Since the family chooses to live a fairly isolated life socially, drawing friends mostly from like-minded families and since both parents come from a rural and largely uneducated background this is not necessarily intolerance as much as ignorance. This is an area where the older children stick to the family “talking points” so it’s impossible to gage what they really think.

Grade for the Family: D

Truthfulness vs. Deception

Earning future trust by accurately reporting past facts (Ephesians 4:25)

This one is debatable. Due to the likelihood of confidentiality agreements [possibly with his own adult children] we may never know if there is any hidden “abuse” in the Duggar home. While many feel the deplorable diet, denied access to higher education, lack of freedom to date or even to have friends outside the Church/Family/ATI circle, lack of privacy and an almost total lack of freedom for the older girls who live in a state of virtual indentured servitude would constitute enough to call CPS the reality is this is undesireable, but there is no evidence of abuse.

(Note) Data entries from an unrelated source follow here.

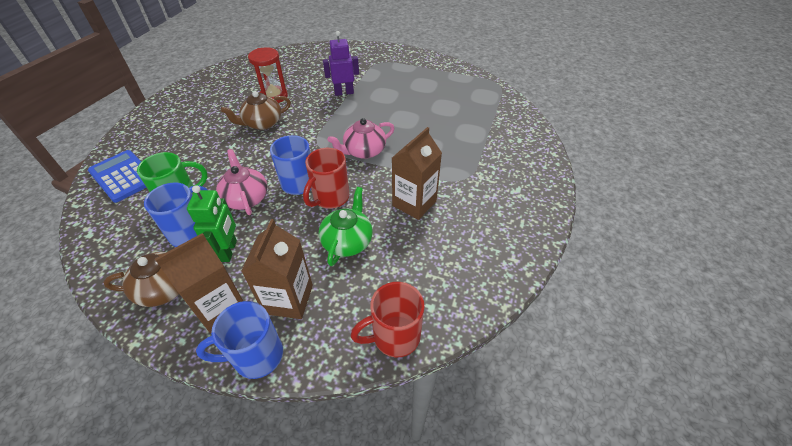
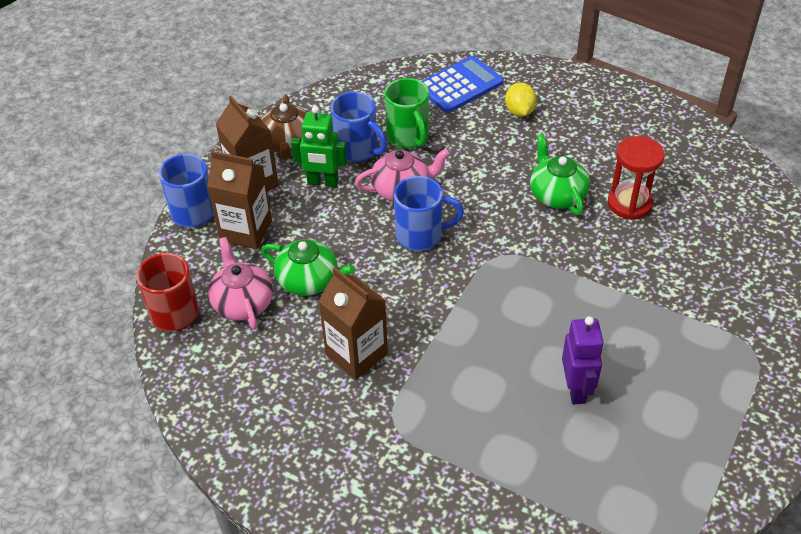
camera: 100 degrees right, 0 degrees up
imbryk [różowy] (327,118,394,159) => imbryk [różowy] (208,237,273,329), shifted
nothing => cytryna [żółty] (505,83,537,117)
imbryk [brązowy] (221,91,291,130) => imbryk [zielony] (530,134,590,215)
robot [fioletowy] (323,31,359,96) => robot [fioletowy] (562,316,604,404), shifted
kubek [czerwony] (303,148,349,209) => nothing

Certainly we have seen flashes of extreme coldness/anger in Jim-Bob’s eyes when some of the little boys were dancing to the music of a toy in a baby store and (more understandable) when handed a wet camera bag, but that alone does not mean any child has been abused. While Michelle Duggar, until it was repeatedly commented on in online discussion forums, seems oddly distant from her children and rather robotic in her displays of affection in more recent episodes, it is obvious that at least for many years she did cook, do laundry, change diapers and even help earn a living. I think the Duggars WERE scared out of their wits by Josie’s birth and Michelle’s staying behind with Josie was both sincere and “better safe than sorry” if something had happened from taking the baby all the way home too soon [as nearly did] or on the road with the rest of the family.

Grade for Family: C

Virtue vs. Impurity

The moral excellence and purity of spirit that radiate from my life as I obey God’s Word (II Peter 1:3)

The purity rings, endless discussion of “defrauding” and “pieces of your heart,” the strange side hugging, the nonstop discussion of waiting till marriage for sex, the ridiculously awkward and obviously staged “man-to-man talk between Jim-Bob and Josh about the “facts of life” were/are annoying enough. We get it. Don’t date, get married to the one God [for guys] or Daddy [for girls] approves. The utterly IMPURE thing comes from the married Duggars—the seemingly mandatory two on screen kisses per episode by Jim-Bob and Michelle and, if shown, at least one for Josh and Anna [who’s UTTERLY impure hand-hold truly did constitute pre-marital sex for it’s odd intensity].

Grade for the Family: D 

Wisdom vs. Natural Inclinations

Seeing and responding to life’s situations from God’s frame of reference (Proverbs 9:10)

The Duggars talk a lot about “wisdom”—Josh memorably brings this up in the episode with Michelle’s family reunion. How much “wisdom” is to be had in keeping young adults under their parents’ total control is up for debate.  How much “wisdom” is involved in allowing your family to be in a reality show is also up for debate. Ditto no college for almost anyone. To anyone outside ATI/IBLP these do not appear to be “wise” decisions.